=== Text for analysis ===
There is a national ceramics prize called the Concurso Nacional de Alfareria y Ceramica "Arbol de la Vida" presented each year by the municipality but entrants are not limited to trees of life. Pieces from various places in Mexico, such as Oaxaca, Jalisco and Guanajuato but most pieces are from Mexico State. There are categories for unfired pieces, pieces fired at low temperatures, pieces fired at high temperatures and glazed pieces. Each year representatives from the various indigenous communities of Mexico gather to form a human "Tree of Life." In 2006, 500 people from 63 different ethnic groups came to make the human pyramid, dress in native wear and calling for peace in the world. Some of the peoples represented include Zapotecs, Huastecs, Purépecha, Maya, Otomi, Tarahumara Huicholes and Yaquis.
===
Repeat the passage on the ceramics prize starting at "There is a national" and ending at "Huicholes and Yaquis.", but switch "peace" to "harmony".
=== Records shown ===
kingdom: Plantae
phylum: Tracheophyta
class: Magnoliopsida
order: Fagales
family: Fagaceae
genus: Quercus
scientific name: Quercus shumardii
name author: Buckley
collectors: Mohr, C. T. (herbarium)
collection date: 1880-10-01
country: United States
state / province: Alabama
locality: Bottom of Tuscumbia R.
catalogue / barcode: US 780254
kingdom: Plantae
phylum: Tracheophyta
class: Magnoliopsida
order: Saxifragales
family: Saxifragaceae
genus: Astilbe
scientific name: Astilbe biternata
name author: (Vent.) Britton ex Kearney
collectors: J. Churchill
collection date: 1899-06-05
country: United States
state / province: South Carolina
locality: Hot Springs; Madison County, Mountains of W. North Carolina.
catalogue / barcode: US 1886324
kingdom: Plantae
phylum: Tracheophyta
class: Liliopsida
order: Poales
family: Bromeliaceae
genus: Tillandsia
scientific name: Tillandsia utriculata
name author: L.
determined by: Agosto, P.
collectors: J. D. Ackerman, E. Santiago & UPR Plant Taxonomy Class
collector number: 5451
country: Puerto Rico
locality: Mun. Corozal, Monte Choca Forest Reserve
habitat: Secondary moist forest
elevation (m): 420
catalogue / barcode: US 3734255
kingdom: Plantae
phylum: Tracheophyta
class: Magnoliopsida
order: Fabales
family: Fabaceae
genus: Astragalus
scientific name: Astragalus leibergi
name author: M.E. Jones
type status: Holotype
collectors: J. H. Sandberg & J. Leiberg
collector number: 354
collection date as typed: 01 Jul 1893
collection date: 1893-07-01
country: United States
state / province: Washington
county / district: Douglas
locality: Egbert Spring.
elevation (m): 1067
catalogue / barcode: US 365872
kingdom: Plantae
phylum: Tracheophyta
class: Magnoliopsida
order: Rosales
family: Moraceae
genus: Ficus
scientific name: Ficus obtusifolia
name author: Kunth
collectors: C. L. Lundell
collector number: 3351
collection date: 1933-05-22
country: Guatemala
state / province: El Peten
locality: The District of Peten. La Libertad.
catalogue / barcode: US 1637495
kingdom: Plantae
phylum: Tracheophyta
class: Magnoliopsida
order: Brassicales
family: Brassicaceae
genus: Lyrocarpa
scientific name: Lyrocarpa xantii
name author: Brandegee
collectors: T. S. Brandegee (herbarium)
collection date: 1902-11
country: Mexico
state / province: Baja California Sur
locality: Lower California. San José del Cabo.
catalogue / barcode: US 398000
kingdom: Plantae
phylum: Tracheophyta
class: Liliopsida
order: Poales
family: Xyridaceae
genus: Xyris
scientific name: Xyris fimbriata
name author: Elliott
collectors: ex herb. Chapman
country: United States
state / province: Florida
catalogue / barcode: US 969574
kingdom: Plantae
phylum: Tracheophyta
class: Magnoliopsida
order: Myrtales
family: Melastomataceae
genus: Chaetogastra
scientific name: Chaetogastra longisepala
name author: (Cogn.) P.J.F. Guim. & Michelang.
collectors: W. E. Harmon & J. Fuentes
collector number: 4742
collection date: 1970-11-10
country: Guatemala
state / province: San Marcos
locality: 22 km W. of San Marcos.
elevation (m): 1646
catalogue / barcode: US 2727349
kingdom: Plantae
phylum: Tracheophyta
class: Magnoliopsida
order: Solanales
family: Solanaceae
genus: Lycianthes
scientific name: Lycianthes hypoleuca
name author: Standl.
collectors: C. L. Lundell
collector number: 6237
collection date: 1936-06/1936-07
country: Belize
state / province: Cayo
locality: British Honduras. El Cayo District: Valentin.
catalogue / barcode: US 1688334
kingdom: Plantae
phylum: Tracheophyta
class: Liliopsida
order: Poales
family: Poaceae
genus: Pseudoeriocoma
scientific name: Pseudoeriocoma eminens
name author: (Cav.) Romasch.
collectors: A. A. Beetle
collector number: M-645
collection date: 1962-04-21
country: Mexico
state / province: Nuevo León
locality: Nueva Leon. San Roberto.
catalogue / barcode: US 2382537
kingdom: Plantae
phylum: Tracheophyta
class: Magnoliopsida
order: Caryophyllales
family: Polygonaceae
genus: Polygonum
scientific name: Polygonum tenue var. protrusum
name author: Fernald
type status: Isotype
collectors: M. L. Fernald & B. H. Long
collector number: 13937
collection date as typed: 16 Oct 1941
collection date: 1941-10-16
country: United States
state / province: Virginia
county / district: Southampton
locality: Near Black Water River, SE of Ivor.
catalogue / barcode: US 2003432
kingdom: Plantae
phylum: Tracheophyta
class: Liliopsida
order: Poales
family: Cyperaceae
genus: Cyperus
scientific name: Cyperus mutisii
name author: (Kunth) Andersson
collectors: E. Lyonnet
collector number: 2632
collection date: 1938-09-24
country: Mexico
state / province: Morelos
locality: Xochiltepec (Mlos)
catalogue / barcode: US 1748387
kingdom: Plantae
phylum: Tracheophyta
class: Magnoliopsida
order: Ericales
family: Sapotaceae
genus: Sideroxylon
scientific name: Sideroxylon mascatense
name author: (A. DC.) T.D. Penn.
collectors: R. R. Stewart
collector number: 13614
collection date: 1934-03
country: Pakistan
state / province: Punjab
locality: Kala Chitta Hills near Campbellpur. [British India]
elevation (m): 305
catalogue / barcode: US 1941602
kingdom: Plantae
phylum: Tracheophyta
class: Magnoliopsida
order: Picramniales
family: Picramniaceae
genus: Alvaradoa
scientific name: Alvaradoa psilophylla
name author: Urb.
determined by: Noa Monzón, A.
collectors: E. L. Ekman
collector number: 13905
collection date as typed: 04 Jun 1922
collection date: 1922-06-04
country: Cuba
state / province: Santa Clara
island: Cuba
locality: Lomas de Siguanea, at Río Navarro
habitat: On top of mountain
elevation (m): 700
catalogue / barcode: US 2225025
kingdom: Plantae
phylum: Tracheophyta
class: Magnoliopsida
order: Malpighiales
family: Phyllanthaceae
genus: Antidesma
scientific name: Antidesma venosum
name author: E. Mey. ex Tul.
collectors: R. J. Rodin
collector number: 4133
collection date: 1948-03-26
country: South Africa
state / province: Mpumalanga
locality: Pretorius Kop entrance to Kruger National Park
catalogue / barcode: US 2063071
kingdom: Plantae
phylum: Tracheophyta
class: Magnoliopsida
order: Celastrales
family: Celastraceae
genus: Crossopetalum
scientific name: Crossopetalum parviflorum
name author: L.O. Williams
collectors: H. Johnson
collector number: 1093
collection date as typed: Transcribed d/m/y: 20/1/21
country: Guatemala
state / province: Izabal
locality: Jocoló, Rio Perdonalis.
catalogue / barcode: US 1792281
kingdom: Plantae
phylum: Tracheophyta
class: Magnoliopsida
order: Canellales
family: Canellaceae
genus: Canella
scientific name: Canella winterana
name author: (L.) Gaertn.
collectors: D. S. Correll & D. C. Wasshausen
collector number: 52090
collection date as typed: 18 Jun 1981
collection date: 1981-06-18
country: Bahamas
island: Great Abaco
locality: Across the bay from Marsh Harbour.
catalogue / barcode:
===
Task output →
There is a national ceramics prize called the Concurso Nacional de Alfareria y Ceramica "Arbol de la Vida" presented each year by the municipality but entrants are not limited to trees of life. Pieces from various places in Mexico, such as Oaxaca, Jalisco and Guanajuato but most pieces are from Mexico State. There are categories for unfired pieces, pieces fired at low temperatures, pieces fired at high temperatures and glazed pieces. Each year representatives from the various indigenous communities of Mexico gather to form a human "Tree of Life." In 2006, 500 people from 63 different ethnic groups came to make the human pyramid, dress in native wear and calling for harmony in the world. Some of the peoples represented include Zapotecs, Huastecs, Purépecha, Maya, Otomi, Tarahumara Huicholes and Yaquis.